-- WHAT IS REQUIRED --
Which lines of the records below contain the string "down"? Report each of them.

-- STORED DATA --
%%
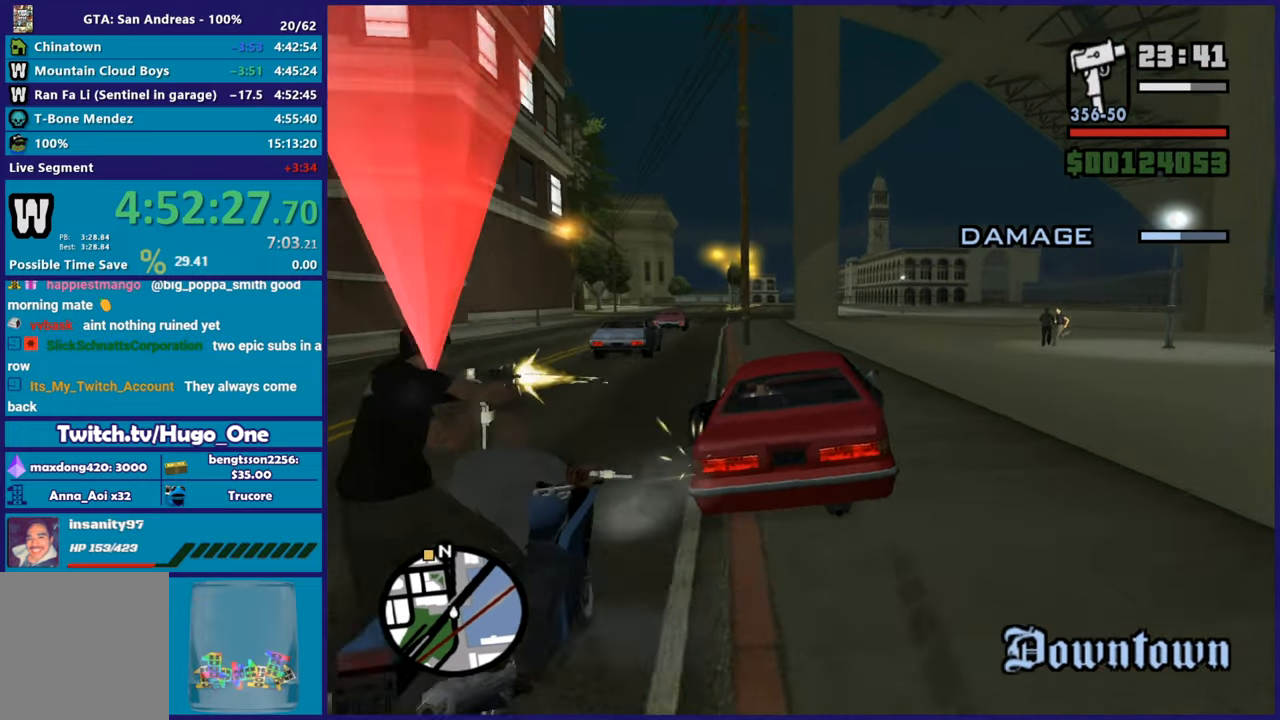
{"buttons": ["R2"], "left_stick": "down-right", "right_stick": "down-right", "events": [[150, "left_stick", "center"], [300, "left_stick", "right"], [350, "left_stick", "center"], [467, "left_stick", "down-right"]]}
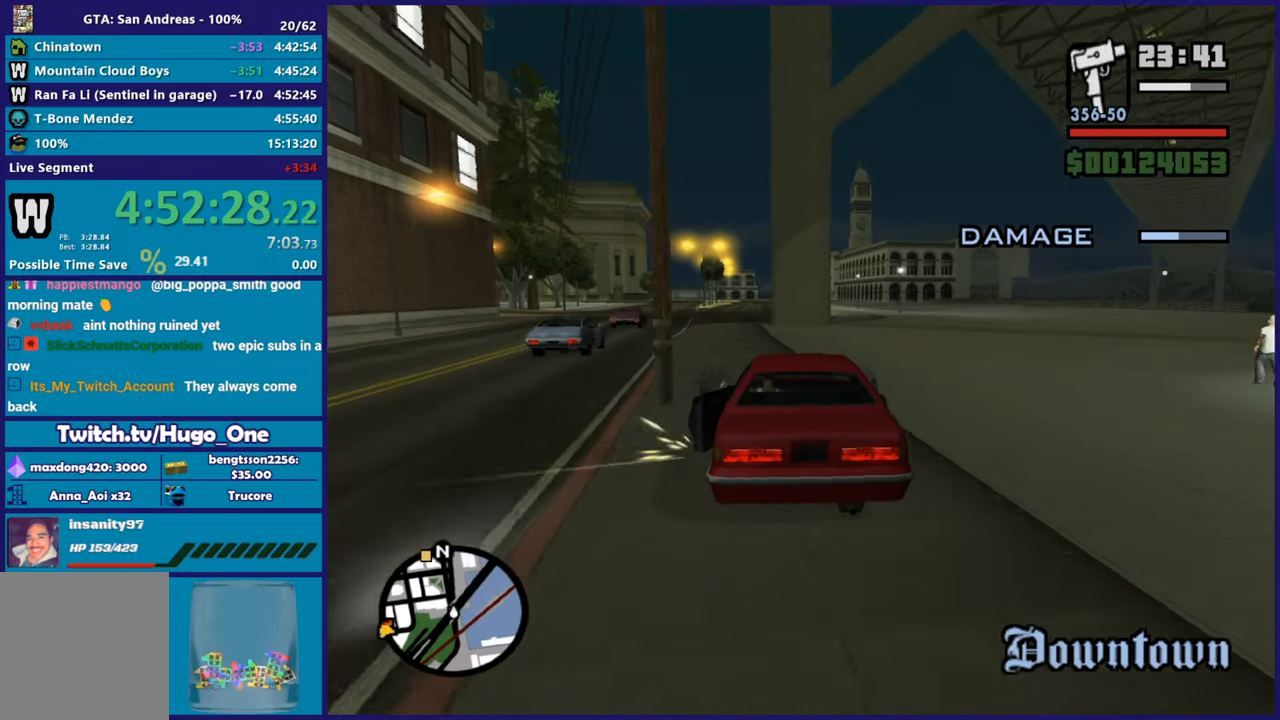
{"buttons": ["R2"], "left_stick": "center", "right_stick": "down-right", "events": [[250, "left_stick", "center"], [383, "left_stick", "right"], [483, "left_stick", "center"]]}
%%
%%
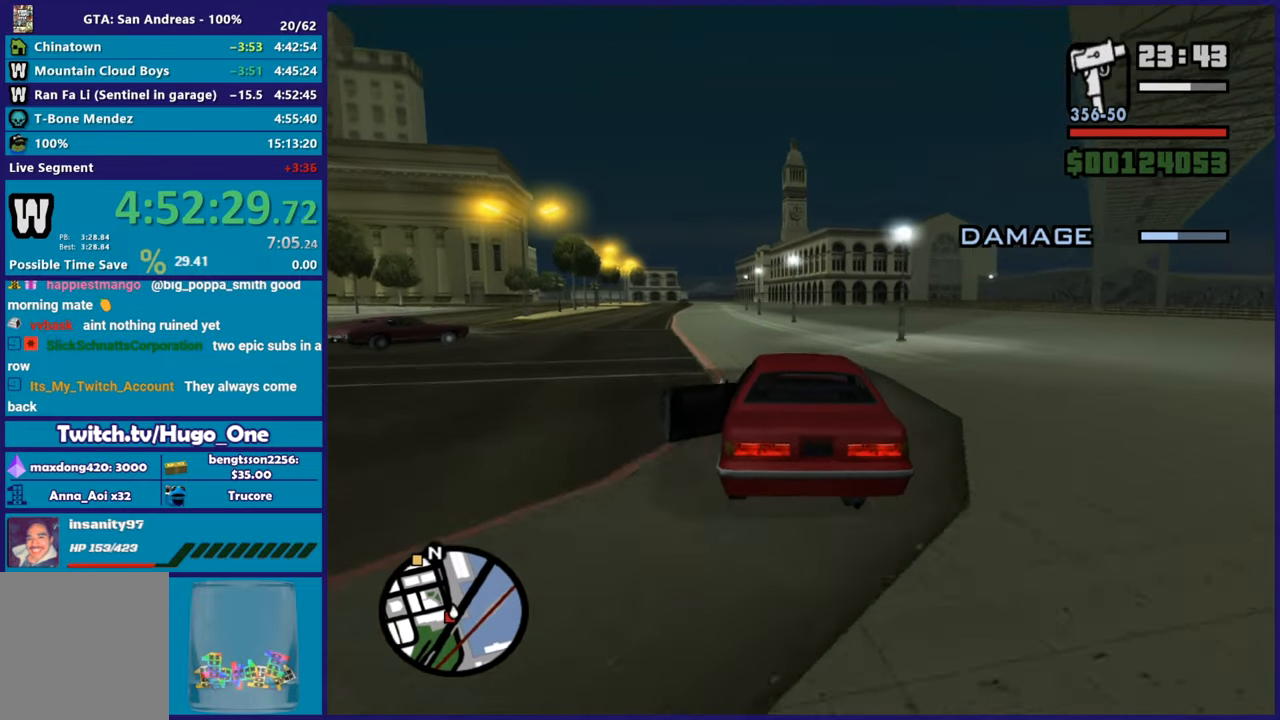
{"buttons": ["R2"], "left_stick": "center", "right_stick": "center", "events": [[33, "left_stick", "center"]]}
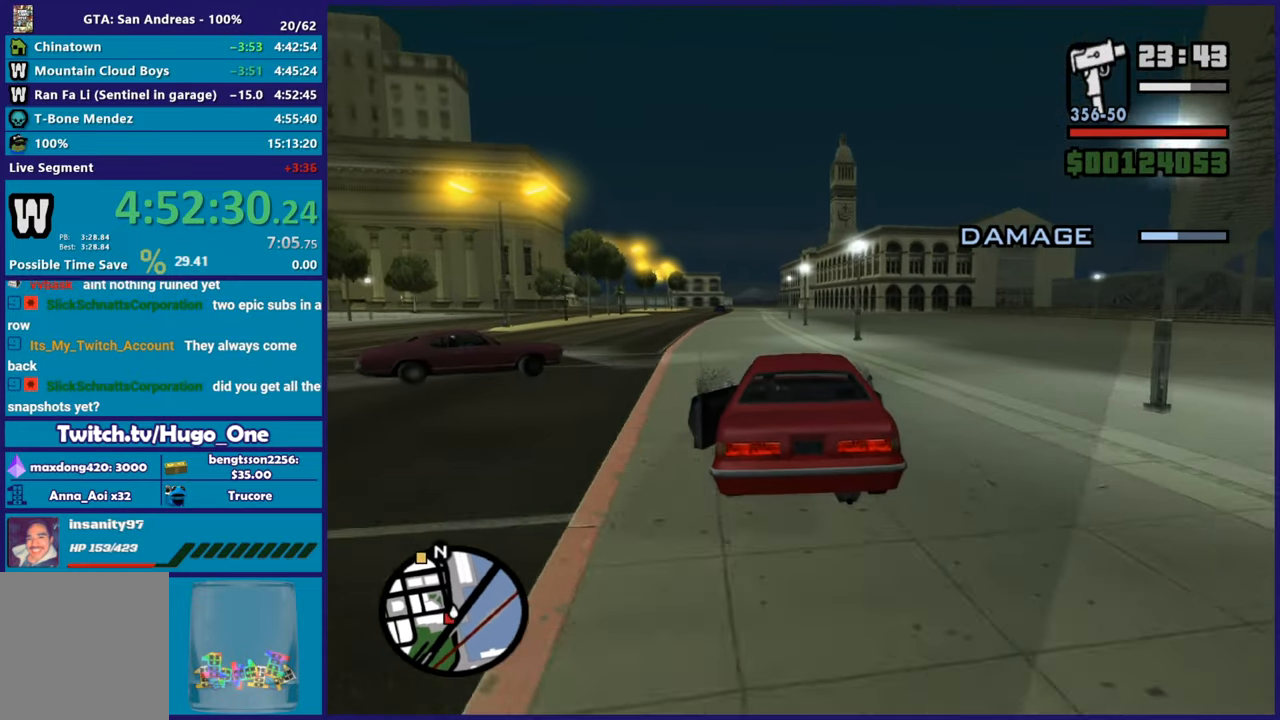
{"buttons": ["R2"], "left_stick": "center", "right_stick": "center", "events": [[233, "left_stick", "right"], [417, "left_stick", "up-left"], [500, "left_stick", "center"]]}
%%
-- YOUR SOLUTION --
{"buttons": ["R2"], "left_stick": "down-right", "right_stick": "down-right", "events": [[150, "left_stick", "center"], [300, "left_stick", "right"], [350, "left_stick", "center"], [467, "left_stick", "down-right"]]}
{"buttons": ["R2"], "left_stick": "center", "right_stick": "down-right", "events": [[250, "left_stick", "center"], [383, "left_stick", "right"], [483, "left_stick", "center"]]}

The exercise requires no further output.